BEREITGESTELLTER TEXT:
++++

# MR814v2 Konfigurationsproblem



## SIYE (8. November 2004)

Hallo,
 habe mir im Titel angegebenem Router von Netgear angeschafft. Normalerweise komm ich mit Netzwerken gut klar, nun stehe ich aber vor folgendem Problem:
 Ich habe alles soweit angeschlossen und empfange mit meiner WLAN Karte vom Intel auch Signale vom Router, aber ich kann ihn nicht konfigurieren, nicht einmal anpingen (habe auch eine Kabelverbindung hergestellt). Ich dachte zuerst, dass die IP nicht stimmt (habe ihn gebraucht gekauft) und habe daher einen Systemreset durchgeführt (mit dem kleinen Knopf am Gehäuse). Nun sollte er auf jeden Fall unter der Standard IP anzusprechen sein, ist er aber trotzdem nicht!
 Ich stehe hier echt vor einem Rätsel. Ich hoffe mir kann jemand helfen!
 Danke schon mal!


----------



## Ben Ben (9. November 2004)

++++

Datensätze aus einer Datenquelle:
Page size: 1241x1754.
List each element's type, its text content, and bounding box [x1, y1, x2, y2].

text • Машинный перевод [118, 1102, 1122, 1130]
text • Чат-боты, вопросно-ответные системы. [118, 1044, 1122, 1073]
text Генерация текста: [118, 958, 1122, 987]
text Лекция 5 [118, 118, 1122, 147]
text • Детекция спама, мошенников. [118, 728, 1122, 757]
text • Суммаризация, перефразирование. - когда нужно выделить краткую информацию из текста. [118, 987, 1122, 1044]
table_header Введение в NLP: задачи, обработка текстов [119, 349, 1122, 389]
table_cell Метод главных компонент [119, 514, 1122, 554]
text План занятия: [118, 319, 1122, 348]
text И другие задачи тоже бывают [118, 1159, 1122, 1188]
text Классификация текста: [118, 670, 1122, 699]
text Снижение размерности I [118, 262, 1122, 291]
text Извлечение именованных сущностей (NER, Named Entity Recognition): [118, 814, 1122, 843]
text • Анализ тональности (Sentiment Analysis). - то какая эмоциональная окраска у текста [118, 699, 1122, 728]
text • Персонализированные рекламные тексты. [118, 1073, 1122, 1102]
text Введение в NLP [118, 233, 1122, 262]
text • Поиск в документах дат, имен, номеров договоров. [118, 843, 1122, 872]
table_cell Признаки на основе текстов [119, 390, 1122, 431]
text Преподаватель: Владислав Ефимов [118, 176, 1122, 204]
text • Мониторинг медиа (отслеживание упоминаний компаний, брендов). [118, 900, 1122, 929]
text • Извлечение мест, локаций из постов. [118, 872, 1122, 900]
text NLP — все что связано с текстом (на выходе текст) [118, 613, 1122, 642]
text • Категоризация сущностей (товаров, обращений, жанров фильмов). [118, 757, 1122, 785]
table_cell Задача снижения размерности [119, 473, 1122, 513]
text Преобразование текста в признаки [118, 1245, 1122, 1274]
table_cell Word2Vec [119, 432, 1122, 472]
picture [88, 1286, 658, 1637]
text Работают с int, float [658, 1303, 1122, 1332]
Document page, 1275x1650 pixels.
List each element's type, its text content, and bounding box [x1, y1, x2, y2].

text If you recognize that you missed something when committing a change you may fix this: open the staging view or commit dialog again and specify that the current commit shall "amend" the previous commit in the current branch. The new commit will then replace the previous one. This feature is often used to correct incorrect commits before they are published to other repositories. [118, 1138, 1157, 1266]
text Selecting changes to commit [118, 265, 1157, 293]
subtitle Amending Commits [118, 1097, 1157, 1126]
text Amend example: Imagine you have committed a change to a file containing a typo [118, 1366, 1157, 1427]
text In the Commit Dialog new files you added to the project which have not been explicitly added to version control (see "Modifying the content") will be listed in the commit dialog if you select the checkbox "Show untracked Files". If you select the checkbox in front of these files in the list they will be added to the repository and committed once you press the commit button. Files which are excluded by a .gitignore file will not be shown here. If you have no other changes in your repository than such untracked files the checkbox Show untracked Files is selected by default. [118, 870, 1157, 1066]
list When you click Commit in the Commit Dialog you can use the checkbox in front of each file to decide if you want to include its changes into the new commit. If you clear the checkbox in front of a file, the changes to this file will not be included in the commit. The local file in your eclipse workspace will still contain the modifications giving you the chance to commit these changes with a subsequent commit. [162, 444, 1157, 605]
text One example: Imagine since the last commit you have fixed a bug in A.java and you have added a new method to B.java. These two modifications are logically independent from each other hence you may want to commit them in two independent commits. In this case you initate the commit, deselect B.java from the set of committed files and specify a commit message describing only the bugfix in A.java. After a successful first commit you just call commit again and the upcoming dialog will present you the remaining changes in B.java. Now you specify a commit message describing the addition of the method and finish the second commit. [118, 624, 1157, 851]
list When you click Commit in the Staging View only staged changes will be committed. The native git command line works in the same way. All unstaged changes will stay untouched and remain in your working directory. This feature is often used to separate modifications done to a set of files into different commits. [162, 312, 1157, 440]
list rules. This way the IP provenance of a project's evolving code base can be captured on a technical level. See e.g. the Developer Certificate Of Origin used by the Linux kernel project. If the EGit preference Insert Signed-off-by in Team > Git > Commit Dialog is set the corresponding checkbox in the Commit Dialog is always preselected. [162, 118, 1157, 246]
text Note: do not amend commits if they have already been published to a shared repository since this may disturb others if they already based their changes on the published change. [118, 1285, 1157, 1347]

++++

AUFGABE A: Zählen Sie alles auf, was dem Verfasser des ersten Beitrags im Thread zum MR814v2 nach eigener Aussage mit dem Router nicht gelingt.
AUFGABE B: Womit hat der Verfasser laut dem Thread zum MR814v2 den Systemreset durchgeführt?
AUFGABE C: Übernehmen Sie aus dem Thread zum MR814v2 wortgetreu den Abschnitt, der mit den Worten „## SIYE (8.“ beginnt und mit „aber trotzdem nicht!“ endet.

VOLLSTÄNDIGE ANTWORT A:
- Den Router konfigurieren
- Den Router anpingen
- Den Router nach dem Reset unter der Standard-IP ansprechen

VOLLSTÄNDIGE ANTWORT B: Er hat ihn mit dem kleinen Knopf am Gehäuse durchgeführt.

VOLLSTÄNDIGE ANTWORT C:
## SIYE (8. November 2004)

Hallo,
 habe mir im Titel angegebenem Router von Netgear angeschafft. Normalerweise komm ich mit Netzwerken gut klar, nun stehe ich aber vor folgendem Problem:
 Ich habe alles soweit angeschlossen und empfange mit meiner WLAN Karte vom Intel auch Signale vom Router, aber ich kann ihn nicht konfigurieren, nicht einmal anpingen (habe auch eine Kabelverbindung hergestellt). Ich dachte zuerst, dass die IP nicht stimmt (habe ihn gebraucht gekauft) und habe daher einen Systemreset durchgeführt (mit dem kleinen Knopf am Gehäuse). Nun sollte er auf jeden Fall unter der Standard IP anzusprechen sein, ist er aber trotzdem nicht!